The earliest recorded use of “gauze” in English dates to 1561, appearing as “gais.” It entered English through Middle French, where the word was “gaze.” How it got into French is where the story gets more complicated and where competing theories emerge.
Arabic and Persian Roots
The Arabic word “qazz” means raw silk, and the Persian word “kaz” (also spelled “kaž”) refers to raw or low-quality silk. Both are strong candidates for the deeper root behind the French “gaze.” The American Heritage Dictionary lays out one possible chain: the French word may have arrived through Spanish (“gasa”), borrowed from Arabic “qazz,” which itself has Middle Persian origins.
This makes linguistic sense. The fabric we call gauze was originally made from silk, not the cotton we associate with medical bandages today. A word meaning “raw silk” evolving into the name for a sheer, loosely woven silk fabric is a natural progression. The Persian and Arabic roots also fit the geography: silk-working traditions in the Middle East and Central Asia fed into Mediterranean trade networks, carrying both goods and vocabulary westward.
So the two leading theories aren’t necessarily in conflict. Gaza may have been the city where the fabric was produced and traded, while “qazz” described what it was made of. The word could reflect both the place and the material, with the sounds converging as it passed through Arabic, Spanish, and French before arriving in English.
Why Etymologists Aren’t Fully Certain
The Online Etymology Dictionary describes the origin of the French “gaze” as simply “uncertain.” This caution is common with words that traveled across multiple languages and centuries before anyone wrote down where they came from. Written records from medieval textile trade are sparse, and when a word sounds like it could come from either a place name or a material name in a different language, pinning down the exact path is difficult.
The 1561 date for the earliest English appearance tells us the word was well established in French before that, likely by the late 1400s or early 1500s. But tracing it further back requires connecting dots across Arabic, Persian, Spanish, and French sources that don’t always line up neatly. Most scholars accept the Gaza link as plausible and likely, even if they can’t call it proven beyond doubt.

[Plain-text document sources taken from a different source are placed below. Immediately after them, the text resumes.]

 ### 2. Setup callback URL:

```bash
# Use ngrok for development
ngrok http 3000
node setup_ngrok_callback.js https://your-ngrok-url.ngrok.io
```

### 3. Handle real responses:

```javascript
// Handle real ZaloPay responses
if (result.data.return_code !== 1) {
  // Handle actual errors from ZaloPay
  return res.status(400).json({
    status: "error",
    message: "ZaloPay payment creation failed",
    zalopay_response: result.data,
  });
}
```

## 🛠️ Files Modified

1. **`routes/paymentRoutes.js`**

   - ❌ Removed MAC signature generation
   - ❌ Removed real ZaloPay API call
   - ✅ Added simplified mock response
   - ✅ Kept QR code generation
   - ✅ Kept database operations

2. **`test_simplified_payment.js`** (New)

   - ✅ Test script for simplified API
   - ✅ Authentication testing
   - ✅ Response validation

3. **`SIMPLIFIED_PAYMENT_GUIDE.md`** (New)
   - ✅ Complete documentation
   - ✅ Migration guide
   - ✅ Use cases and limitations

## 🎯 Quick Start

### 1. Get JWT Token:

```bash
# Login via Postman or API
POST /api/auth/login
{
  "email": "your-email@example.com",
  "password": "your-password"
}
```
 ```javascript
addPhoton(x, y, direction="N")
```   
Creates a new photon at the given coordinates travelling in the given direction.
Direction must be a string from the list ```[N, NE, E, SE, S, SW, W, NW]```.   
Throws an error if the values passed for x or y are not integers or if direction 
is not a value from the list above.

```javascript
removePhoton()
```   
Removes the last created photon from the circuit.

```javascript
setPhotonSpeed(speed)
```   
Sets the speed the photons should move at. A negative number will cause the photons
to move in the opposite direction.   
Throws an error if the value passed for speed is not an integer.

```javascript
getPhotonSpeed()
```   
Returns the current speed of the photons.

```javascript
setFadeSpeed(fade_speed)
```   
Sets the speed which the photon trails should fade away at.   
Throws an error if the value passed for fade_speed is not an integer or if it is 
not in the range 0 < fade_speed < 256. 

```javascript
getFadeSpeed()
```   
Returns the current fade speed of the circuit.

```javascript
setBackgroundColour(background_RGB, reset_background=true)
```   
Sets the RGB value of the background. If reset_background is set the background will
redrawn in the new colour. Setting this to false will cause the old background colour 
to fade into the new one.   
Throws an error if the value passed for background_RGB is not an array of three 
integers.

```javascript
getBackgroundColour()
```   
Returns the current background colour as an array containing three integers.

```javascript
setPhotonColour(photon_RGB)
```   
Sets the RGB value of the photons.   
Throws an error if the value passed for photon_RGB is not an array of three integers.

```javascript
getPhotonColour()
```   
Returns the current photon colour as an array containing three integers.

From Silk Fabric to Surgical Staple
For most of its history, gauze referred to a sheer, decorative fabric made from silk. It was used for dress trimmings, veils, and other fine garments. The defining feature was always its structure: an open weave where the threads are spaced apart, creating a lightweight, semi-transparent mesh. This weave technique, sometimes called leno weave, involves twisting pairs of threads around each other between passes of the crosswise thread, locking the open structure in place so the gaps don’t shift or close up.
Gauze didn’t become a medical material until the late 1800s, when surgeons began adopting antiseptic techniques. By the 1870s and 1880s, doctors working in the tradition of Joseph Lister were using gauze as part of wound dressings, layering it with antiseptic solutions to keep surgical sites clean. William Watson Cheyne’s 1882 manual on antiseptic surgery illustrated gauze packed around drainage tubes, showing how central it had become to the new surgical methods. Cotton replaced silk as the standard material for medical gauze because it was cheaper, more absorbent, and easier to sterilize.
Today the word “gauze” calls to mind white cotton bandages more than sheer silk, but the textile itself hasn’t fundamentally changed. It’s still defined by that same open, airy weave that traders were selling out of Gaza more than five hundred years ago.